Craft chocolate is very much a family affair. Many (most?) craft chocolate makers are husband and wife, or child and parent, teams. And almost all craft chocolate is grown by small holder farmers who work together in co-operatives or for relatively small farmers. “Big chocolate” can be a bit different here – there are some massive cocoa plantations in Asia and South America – but “Big Chocolate” too relies largely on the 5 million plus West African cocoa farmers who are struggling to make ends meet.  And Big Chocolate is very much the preserve of massive, and mysterious, “cocoa processors” like Callebault, Cargill and Olam alongside the marketing powerhouses like Mondelez (owner of Cadburys), Nestle, Hershey and Mars.  Big chocolate has armies of sales and marketing teams who negotiate all sorts of special deals, promotions and product placements that are turbocharged with massive advertising campaigns culminating in Black Friday and Cyber Monday.

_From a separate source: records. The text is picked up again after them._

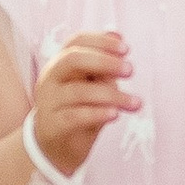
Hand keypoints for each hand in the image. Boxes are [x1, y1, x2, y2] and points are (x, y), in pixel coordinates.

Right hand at [27, 31, 136, 176]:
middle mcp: (50, 78)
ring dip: (112, 95)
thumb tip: (117, 35)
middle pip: (72, 59)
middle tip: (131, 70)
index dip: (101, 42)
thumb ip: (103, 65)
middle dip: (104, 62)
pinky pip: (75, 116)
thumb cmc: (79, 110)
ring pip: (79, 91)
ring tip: (135, 103)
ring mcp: (48, 102)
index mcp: (60, 63)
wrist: (56, 149)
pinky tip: (115, 114)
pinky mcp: (52, 126)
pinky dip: (97, 113)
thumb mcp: (93, 86)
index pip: (76, 42)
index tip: (126, 49)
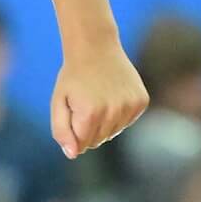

There is increasing research suggesting that many of these supposed “cyber deals” reflect inflated earlier prices.  Above and beyond this, in the case of mass market confectionery and big chocolate, these “deals” aren’t good for you, nor are they good for the cocoa farmers nor the planet.  Mass market confectionery, where the primary ingredient is sugar, is NOT good for your teeth, waistline, gut, liver or overall health (and yes, this includes the vast majority of Tony’s Chocolonely Bars and all too many dark chocolate bars like Bournville). Plus as a rainforest crop, cocoa requires an ENORMOUS amount of water to grow (1,500 litres for the average dark bar .. so twice as much as 50g of almonds). This is fine for craft chocolate beans which are grown in the rainforest and the water is recirculated. But for mass market chocolate, grown in areas which have been deforested, this causes desertification. Finally, because of the lopsided nature of the industry, it’s small holder farmers low wages that has enabled mass market chocolate to remain so “cheap” (and so discountable). The average cocoa farmer in West Africa needs $2.50 plus per day to feed their family. But for most of the 2010s and 2020s they’ve received less than $0.80c per day for their backbreaking labour. Cheap mass produced chocolate, even with a fantastic black friday deal and low priced, really is NOT good value for any of us.

The good news is that over the last eighteen months, the price of cocoa has been increasing on the international exchange. Commodity cocoa prices rose from around $2.5k per tonne (where they’d been for the last few decades) to over $10k earlier this year, before falling back to $6.7k today – although be warned, depending on the final harvest, elections in Ghana, more global supply “shocks”, etc. they may rise further.  And the “farmgate” price paid to cocoa farmers has also risen – but not by nearly as much (Ghana raised their fixed farm gate price by nearly 45% to 48,000 cedis, or just under $3,000, per metric ton for the 2024/25 season, which opened in September and the Ivory Coast increased their farm gate price by 20% to 1,800 CFA francs ($3.06) per kilogram for the harvest that starts on Oct. 1.)

Sources: ICCO, ICE, CCC, AfDB, FAO, OANDA, ICE

And yes, this really does mean that the cocoa farmers, and their families, aren’t seeing the rise in prices coming back to them!

Even though Craft Chocolate makers have traditionally paid far higher prices, with guaranteed long term commitments, of $5.5k to $15k per tonne, they have also had to absorb higher prices.  In particular the price of cocoa butter has risen from around $10 per kilo to $34-40 per kilo (so stock up white chocolate when you can!).

This is all a round about way of saying that no, we aren’t going to be holding any “black friday blowouts”.  Indeed, we foresee higher bar prices for Craft Chocolate moving forward.  And we still think that craft chocolate is great value.